Un roman qui redonne des couleurs et des voix à une Jérusalem oubliée.
Wasif Jawhariyyeh est tout sauf un héros de marbre. Petit musicien mais grand buveur, employé de mairie mais rêveur invétéré, croyant hésitant mais conteur généreux, il traverse son siècle comme on traverse une fête : en se frottant à tous, en ramassant sur son passage amitiés, amours et mélodies. Son oud en bandoulière, il rejoue la Jérusalem du début du XXe siècle, une ville où chrétiens, juifs, musulmans se reconnaissaient comme voisins, compagnons de route, buveurs de la même coupe. Loin des clichés, loin des cartes postales figées, J’étais roi à Jérusalem ranime un monde disparu, celui d’une ville vivante, bruissante, polyglotte.
C’est peu dire que la langue d’Ulonati pulse.
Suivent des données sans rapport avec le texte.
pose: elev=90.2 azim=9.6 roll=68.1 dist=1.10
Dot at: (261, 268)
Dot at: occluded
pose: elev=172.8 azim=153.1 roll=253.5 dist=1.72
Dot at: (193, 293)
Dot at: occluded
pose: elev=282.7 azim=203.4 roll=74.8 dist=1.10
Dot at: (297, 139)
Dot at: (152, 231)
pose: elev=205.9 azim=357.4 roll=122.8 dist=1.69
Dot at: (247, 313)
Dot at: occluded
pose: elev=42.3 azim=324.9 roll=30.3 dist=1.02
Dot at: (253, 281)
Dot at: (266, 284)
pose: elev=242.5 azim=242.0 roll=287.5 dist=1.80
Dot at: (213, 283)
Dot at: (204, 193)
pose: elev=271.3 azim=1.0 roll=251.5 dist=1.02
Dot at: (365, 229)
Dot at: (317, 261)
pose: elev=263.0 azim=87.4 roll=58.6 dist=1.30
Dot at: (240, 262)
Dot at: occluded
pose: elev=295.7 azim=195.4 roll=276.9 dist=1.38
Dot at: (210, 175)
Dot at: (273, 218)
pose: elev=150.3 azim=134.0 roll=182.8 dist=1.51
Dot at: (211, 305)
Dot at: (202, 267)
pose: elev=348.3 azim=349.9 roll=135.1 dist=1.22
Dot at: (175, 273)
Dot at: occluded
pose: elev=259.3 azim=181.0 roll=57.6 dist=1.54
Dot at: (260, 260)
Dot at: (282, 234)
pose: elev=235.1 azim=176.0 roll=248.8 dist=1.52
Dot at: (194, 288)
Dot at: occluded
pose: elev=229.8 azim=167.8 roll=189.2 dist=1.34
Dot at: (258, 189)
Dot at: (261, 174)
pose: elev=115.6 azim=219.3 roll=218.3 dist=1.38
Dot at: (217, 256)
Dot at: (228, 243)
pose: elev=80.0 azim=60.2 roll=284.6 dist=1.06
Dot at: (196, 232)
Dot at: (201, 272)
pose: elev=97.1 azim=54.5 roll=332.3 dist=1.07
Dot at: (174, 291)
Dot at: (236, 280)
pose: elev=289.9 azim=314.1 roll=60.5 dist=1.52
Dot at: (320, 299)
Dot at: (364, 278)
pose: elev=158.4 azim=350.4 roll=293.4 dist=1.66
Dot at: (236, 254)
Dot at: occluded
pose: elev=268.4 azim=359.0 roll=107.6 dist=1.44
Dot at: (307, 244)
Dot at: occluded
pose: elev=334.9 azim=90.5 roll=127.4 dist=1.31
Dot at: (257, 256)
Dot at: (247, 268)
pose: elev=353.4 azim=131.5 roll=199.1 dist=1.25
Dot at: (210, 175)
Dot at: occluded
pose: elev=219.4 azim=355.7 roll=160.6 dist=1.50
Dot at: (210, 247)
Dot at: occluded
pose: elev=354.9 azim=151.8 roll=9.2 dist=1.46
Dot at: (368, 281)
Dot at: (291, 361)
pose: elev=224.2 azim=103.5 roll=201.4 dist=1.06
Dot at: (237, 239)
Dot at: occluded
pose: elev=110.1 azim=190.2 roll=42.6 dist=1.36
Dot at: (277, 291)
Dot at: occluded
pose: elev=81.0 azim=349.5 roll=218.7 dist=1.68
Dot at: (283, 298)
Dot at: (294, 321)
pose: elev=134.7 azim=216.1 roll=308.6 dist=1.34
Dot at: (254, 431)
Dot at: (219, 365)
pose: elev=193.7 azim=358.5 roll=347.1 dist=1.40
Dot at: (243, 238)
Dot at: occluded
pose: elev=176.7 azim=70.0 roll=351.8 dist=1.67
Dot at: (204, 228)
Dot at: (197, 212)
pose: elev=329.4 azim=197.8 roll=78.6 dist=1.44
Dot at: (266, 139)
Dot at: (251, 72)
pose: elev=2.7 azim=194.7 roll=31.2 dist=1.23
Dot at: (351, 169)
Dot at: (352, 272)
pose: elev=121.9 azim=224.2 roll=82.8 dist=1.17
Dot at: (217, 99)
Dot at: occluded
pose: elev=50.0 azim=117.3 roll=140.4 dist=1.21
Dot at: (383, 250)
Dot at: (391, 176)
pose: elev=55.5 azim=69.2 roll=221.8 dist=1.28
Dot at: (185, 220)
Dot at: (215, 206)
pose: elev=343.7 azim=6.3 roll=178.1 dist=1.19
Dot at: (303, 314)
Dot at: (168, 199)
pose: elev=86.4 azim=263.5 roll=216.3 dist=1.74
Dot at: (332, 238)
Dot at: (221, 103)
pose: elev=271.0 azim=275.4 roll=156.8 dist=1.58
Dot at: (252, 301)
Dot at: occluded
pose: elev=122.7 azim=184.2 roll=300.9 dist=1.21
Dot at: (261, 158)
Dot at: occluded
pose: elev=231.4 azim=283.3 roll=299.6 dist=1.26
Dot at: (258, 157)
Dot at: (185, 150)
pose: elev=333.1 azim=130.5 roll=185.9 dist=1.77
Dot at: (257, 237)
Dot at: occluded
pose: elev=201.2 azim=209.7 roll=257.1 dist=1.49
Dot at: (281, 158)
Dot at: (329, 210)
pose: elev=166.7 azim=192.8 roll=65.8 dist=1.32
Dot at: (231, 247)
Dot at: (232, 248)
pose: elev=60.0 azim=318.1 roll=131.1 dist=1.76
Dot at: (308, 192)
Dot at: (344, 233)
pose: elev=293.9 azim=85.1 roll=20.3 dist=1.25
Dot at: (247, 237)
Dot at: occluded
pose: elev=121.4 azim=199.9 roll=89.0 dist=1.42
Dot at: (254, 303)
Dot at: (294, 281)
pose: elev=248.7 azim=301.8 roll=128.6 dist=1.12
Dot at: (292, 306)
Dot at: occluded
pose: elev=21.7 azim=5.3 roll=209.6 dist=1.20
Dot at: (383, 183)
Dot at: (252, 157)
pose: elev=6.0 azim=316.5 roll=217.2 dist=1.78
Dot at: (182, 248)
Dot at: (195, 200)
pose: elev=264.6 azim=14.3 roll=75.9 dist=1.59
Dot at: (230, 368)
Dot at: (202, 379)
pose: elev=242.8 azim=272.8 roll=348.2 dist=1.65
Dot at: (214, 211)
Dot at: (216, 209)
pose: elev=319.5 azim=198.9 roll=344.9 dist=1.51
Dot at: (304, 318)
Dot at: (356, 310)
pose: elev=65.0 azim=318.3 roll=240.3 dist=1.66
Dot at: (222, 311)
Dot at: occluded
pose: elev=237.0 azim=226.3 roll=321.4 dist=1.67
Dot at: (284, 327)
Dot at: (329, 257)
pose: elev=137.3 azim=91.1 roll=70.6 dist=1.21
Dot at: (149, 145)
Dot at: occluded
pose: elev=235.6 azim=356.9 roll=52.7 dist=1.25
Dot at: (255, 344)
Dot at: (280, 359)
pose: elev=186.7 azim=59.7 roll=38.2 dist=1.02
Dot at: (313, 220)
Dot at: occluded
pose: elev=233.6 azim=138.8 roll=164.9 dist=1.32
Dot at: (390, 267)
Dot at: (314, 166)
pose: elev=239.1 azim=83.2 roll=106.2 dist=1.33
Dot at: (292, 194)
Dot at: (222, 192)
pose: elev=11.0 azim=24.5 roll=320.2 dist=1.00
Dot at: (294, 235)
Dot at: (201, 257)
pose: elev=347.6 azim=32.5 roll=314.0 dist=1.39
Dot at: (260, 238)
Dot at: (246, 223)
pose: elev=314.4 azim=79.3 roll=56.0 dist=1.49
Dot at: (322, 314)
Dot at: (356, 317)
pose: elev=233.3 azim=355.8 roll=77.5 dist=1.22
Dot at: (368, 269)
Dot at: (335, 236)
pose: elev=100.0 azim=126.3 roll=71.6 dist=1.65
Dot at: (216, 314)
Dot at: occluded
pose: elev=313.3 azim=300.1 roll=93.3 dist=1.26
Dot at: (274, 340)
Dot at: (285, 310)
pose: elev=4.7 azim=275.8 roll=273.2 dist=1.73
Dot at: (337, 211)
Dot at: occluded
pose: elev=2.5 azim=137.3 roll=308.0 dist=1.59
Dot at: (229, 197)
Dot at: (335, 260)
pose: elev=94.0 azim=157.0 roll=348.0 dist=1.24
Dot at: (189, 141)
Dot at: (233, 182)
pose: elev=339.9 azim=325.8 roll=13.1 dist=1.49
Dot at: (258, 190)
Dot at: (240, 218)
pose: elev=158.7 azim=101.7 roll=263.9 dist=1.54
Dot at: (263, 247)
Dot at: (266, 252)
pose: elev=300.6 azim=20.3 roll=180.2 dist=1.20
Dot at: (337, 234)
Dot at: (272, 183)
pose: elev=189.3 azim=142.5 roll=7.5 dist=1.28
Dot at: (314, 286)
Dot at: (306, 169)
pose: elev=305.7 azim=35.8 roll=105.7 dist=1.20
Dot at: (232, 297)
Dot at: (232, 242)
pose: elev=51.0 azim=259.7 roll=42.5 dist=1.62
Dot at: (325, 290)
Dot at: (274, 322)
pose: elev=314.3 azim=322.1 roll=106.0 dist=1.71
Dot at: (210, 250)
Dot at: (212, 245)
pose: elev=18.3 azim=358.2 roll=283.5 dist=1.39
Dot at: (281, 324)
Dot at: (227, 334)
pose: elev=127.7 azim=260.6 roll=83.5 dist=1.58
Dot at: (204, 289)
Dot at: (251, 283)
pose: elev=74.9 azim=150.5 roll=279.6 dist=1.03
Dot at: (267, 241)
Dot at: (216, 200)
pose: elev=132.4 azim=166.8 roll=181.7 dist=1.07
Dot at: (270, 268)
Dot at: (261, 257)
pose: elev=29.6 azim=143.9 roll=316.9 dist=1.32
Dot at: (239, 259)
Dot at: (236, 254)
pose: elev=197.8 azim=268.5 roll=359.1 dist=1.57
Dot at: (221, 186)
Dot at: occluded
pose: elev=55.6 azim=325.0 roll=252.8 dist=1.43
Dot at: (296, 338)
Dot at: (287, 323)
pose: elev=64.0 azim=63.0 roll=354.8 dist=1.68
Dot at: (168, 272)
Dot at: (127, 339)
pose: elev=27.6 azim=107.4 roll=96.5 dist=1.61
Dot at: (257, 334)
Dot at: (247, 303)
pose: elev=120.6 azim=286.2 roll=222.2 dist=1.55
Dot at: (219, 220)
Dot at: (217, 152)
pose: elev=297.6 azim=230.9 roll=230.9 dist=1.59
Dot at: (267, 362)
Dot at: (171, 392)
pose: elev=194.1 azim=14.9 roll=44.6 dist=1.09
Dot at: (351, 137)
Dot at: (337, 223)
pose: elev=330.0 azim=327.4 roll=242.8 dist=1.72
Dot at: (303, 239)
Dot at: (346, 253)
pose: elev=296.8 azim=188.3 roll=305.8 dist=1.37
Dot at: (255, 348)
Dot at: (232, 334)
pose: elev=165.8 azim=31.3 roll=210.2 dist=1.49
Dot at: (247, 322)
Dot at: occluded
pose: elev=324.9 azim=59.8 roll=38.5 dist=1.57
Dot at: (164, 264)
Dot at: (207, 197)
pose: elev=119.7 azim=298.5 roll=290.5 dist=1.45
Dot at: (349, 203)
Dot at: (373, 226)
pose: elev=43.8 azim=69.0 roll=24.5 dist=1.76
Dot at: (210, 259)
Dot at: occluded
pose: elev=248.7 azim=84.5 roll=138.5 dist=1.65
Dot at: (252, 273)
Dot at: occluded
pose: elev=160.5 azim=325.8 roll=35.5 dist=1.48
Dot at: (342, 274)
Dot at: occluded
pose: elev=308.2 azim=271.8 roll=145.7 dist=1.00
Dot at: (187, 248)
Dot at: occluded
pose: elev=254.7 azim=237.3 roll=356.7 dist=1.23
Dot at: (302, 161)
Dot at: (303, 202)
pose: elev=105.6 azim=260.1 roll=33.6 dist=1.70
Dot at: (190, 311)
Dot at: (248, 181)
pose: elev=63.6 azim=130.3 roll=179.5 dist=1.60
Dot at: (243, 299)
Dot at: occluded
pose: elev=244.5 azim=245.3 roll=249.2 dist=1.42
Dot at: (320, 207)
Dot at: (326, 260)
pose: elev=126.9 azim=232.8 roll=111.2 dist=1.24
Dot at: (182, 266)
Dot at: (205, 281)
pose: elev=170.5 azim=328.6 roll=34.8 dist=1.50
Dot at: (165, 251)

Elle rit, elle chante, elle se cogne aux pierres comme aux corps. On lit ce roman comme on écouterait une improvisation musicale : avec le rythme dans le sang et le vertige de l’instant. L’autrice nous offre une Jérusalem solaire, traversée d’ivresses et de chansons, où la mort rôde mais où l’urgence de vivre prend toujours le dessus. Mais si la jeunesse de Wasif charme et captive, son exil et sa vieillesse paraissent traités trop vite, comme esquissés à la hâte. On aimerait s’attarder davantage auprès du vieillard qui se proclame roi : le regard se fait plus distant, moins tendre. Reste alors moins un portrait d’homme qu’une partition mémorielle, hommage à une Jérusalem cosmopolite, joyeuse et rieuse, engloutie par l’Histoire. Roman-fresque, roman-chant, J’étais roi à Jérusalem nous rappelle que l’imaginaire d’une ville peut survivre à ses ruines… tant qu’il reste quelqu’un pour en jouer les notes.
Laura Ulonati, J’étais roi à Jérusalem, sortie le 20 août 2025, Actes Sud, 304 p., 22 euros.